## YOUR GOAL:
Report each line of the entries below that contains the string "newSketch", copying every such line whole. Only case-exact matches count.

## ENTRIES:
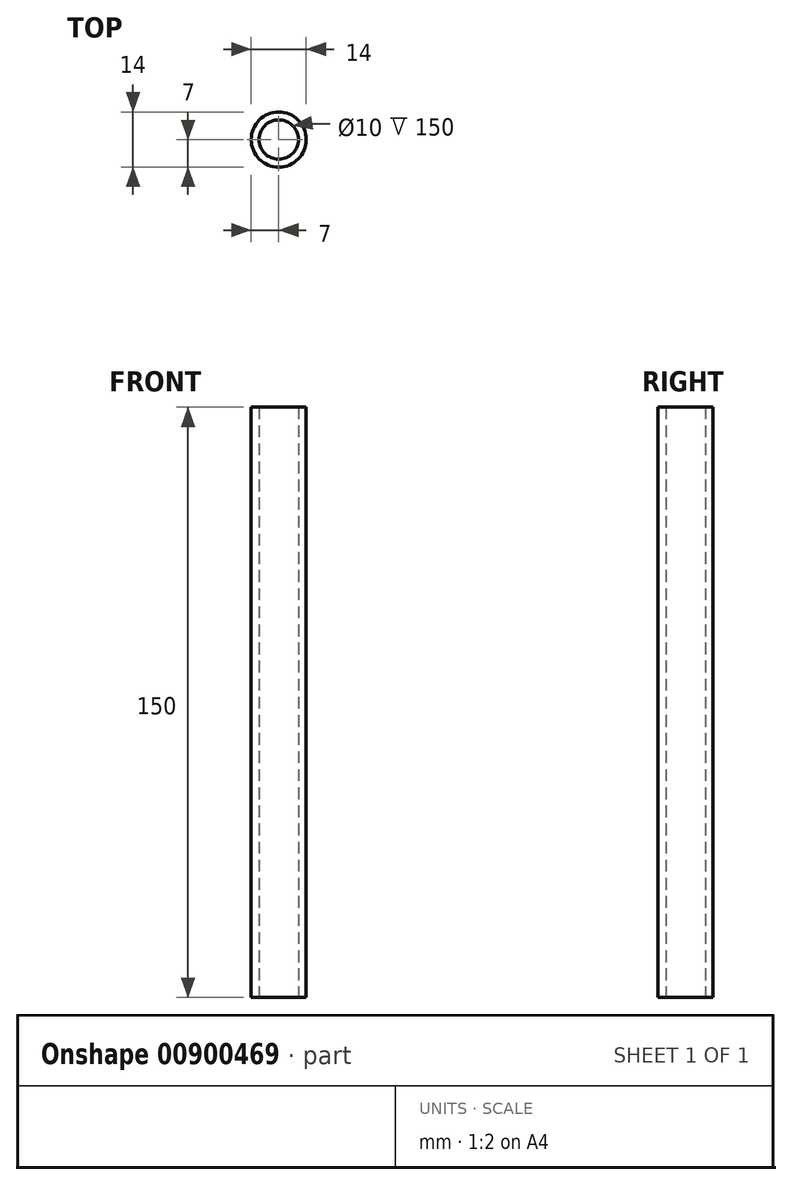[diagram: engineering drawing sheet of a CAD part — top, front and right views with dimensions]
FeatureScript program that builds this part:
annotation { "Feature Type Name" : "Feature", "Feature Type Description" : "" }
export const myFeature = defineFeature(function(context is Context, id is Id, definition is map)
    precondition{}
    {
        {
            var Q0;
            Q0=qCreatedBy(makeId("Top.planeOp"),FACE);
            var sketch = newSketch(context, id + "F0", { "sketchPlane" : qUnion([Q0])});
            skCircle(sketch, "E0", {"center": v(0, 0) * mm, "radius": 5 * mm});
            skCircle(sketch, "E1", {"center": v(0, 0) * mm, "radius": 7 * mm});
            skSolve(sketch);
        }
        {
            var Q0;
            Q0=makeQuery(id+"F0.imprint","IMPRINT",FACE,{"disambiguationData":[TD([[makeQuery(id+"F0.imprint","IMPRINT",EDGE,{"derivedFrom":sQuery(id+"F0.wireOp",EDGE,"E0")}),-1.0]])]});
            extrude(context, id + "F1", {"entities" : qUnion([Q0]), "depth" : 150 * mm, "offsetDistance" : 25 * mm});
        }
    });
---
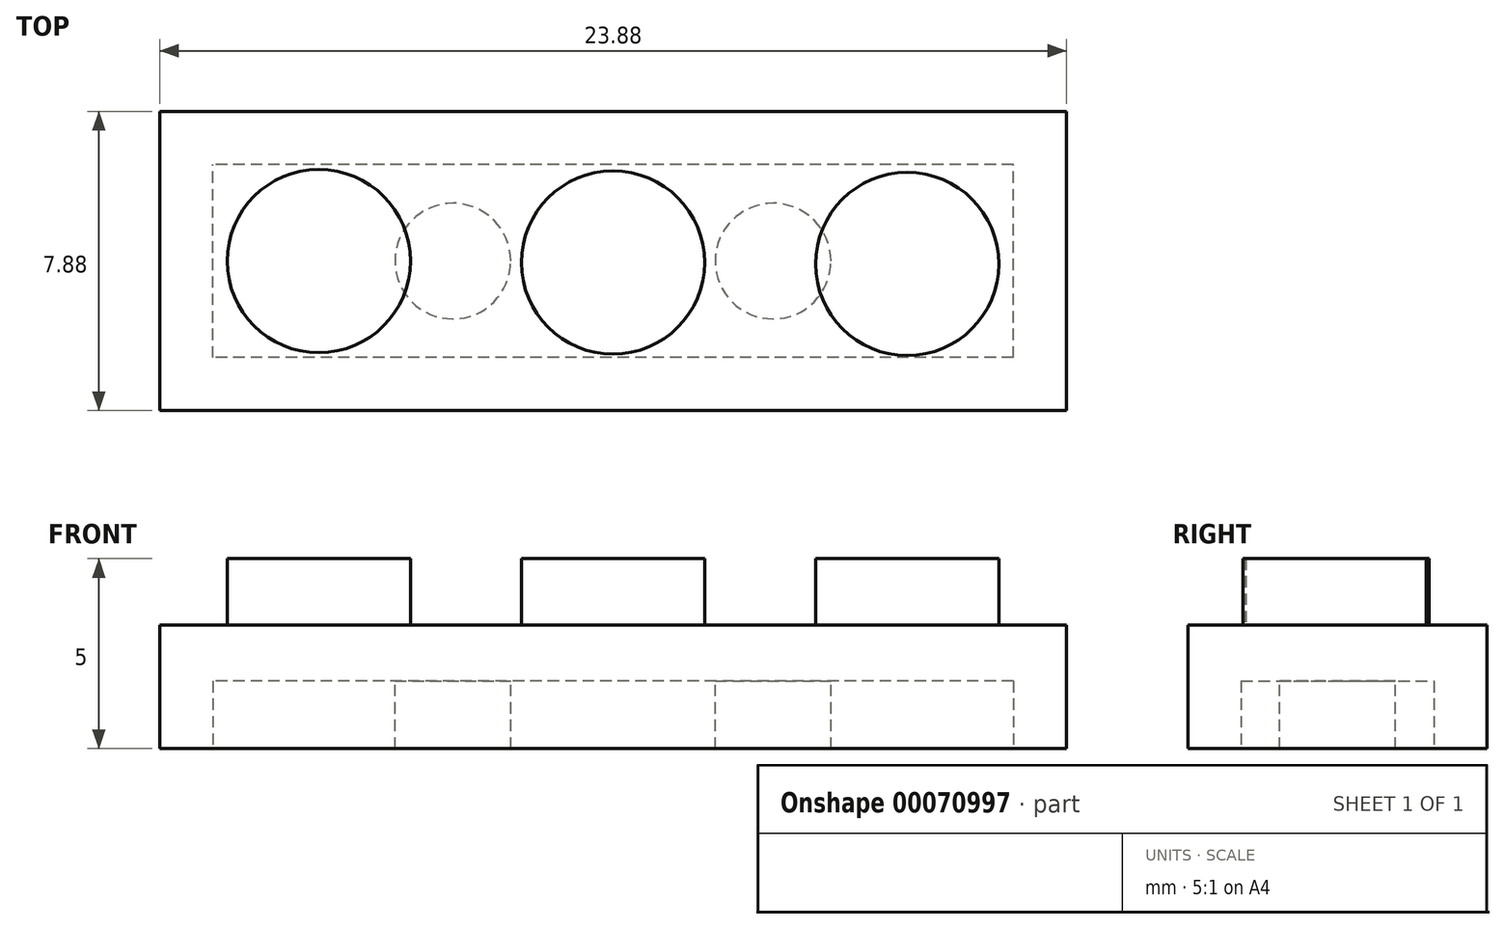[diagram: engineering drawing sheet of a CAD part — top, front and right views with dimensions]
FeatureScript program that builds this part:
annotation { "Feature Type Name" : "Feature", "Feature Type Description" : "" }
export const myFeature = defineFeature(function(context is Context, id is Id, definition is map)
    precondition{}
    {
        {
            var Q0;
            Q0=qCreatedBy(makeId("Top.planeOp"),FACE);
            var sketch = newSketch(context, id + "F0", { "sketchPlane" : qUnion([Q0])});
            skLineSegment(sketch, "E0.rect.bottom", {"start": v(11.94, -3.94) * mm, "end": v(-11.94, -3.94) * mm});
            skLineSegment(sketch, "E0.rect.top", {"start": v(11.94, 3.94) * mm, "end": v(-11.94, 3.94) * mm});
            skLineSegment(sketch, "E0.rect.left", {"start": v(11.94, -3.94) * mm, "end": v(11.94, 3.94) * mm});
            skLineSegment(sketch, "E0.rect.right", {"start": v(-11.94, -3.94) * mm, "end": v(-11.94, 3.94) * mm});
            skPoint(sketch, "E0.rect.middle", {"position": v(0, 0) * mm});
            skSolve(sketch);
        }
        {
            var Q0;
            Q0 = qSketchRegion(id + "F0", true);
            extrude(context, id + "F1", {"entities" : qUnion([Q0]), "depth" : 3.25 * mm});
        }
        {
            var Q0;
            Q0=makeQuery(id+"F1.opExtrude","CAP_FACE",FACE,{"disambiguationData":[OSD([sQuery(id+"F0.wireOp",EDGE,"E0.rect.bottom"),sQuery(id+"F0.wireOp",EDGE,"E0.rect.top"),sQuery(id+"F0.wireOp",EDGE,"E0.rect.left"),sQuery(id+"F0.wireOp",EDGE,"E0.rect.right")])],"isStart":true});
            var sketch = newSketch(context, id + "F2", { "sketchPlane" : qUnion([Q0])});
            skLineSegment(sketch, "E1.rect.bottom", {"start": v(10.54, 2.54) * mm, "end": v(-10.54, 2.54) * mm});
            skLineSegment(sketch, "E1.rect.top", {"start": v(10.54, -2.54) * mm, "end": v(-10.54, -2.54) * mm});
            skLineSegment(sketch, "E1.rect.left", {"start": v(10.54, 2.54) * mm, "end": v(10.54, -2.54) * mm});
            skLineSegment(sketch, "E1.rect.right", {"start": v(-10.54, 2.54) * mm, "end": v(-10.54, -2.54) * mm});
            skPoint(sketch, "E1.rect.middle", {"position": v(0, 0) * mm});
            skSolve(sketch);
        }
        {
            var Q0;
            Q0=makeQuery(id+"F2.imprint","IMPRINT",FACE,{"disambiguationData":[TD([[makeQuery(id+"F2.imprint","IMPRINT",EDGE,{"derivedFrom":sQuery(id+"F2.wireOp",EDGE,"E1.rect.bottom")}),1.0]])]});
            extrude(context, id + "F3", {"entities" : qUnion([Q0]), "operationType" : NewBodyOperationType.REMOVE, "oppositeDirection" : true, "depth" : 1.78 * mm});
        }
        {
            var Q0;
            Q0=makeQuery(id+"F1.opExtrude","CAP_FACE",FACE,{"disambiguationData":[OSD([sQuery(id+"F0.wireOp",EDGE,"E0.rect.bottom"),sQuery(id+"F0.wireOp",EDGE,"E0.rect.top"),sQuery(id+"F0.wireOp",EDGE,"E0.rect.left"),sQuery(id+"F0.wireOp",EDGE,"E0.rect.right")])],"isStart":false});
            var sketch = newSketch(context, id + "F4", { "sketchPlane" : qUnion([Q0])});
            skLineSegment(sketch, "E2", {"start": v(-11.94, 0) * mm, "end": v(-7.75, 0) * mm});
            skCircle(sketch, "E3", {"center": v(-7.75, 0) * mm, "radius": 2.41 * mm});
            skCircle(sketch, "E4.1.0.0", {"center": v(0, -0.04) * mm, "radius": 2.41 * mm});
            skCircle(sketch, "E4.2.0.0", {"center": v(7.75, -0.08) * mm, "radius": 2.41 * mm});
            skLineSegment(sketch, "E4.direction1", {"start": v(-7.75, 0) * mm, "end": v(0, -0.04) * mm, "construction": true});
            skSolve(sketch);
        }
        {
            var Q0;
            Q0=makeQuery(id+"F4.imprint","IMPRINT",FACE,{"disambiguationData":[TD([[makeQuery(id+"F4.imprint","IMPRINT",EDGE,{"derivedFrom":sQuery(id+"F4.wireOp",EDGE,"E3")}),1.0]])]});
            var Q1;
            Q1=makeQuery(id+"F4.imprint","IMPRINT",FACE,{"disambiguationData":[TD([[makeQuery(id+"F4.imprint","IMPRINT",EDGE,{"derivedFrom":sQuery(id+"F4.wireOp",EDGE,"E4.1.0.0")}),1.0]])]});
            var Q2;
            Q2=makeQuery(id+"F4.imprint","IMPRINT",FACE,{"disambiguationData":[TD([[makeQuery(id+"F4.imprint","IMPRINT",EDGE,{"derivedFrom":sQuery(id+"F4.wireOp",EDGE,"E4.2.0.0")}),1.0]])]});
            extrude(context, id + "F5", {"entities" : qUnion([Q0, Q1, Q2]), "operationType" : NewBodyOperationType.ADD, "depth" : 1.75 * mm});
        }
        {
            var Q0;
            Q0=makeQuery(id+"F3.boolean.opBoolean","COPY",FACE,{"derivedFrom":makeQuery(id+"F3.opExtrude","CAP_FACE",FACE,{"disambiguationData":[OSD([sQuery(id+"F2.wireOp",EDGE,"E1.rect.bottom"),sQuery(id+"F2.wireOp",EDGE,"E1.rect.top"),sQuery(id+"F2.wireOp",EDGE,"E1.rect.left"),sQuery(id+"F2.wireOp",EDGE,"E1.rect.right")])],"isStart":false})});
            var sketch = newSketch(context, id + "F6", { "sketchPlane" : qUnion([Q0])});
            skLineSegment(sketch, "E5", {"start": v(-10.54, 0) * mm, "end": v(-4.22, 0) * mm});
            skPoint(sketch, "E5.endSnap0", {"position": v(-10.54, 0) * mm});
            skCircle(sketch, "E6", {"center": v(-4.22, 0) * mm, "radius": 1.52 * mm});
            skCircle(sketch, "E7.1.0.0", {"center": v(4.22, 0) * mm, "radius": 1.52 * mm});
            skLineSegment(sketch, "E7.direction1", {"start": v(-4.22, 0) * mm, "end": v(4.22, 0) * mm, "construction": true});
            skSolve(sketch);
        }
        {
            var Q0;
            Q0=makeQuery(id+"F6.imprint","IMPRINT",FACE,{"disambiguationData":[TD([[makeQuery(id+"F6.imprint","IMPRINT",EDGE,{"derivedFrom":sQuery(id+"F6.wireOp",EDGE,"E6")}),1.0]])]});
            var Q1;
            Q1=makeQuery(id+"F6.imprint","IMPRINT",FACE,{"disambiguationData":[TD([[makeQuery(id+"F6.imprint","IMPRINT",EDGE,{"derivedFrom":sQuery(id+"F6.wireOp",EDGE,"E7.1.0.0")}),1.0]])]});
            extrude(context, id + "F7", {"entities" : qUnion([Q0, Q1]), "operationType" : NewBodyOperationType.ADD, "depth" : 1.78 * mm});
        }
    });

## EXPECTED ANSWER:
            var sketch = newSketch(context, id + "F0", { "sketchPlane" : qUnion([Q0])});
            var sketch = newSketch(context, id + "F0", { "sketchPlane" : qUnion([Q0])});
            var sketch = newSketch(context, id + "F2", { "sketchPlane" : qUnion([Q0])});
            var sketch = newSketch(context, id + "F4", { "sketchPlane" : qUnion([Q0])});
            var sketch = newSketch(context, id + "F6", { "sketchPlane" : qUnion([Q0])});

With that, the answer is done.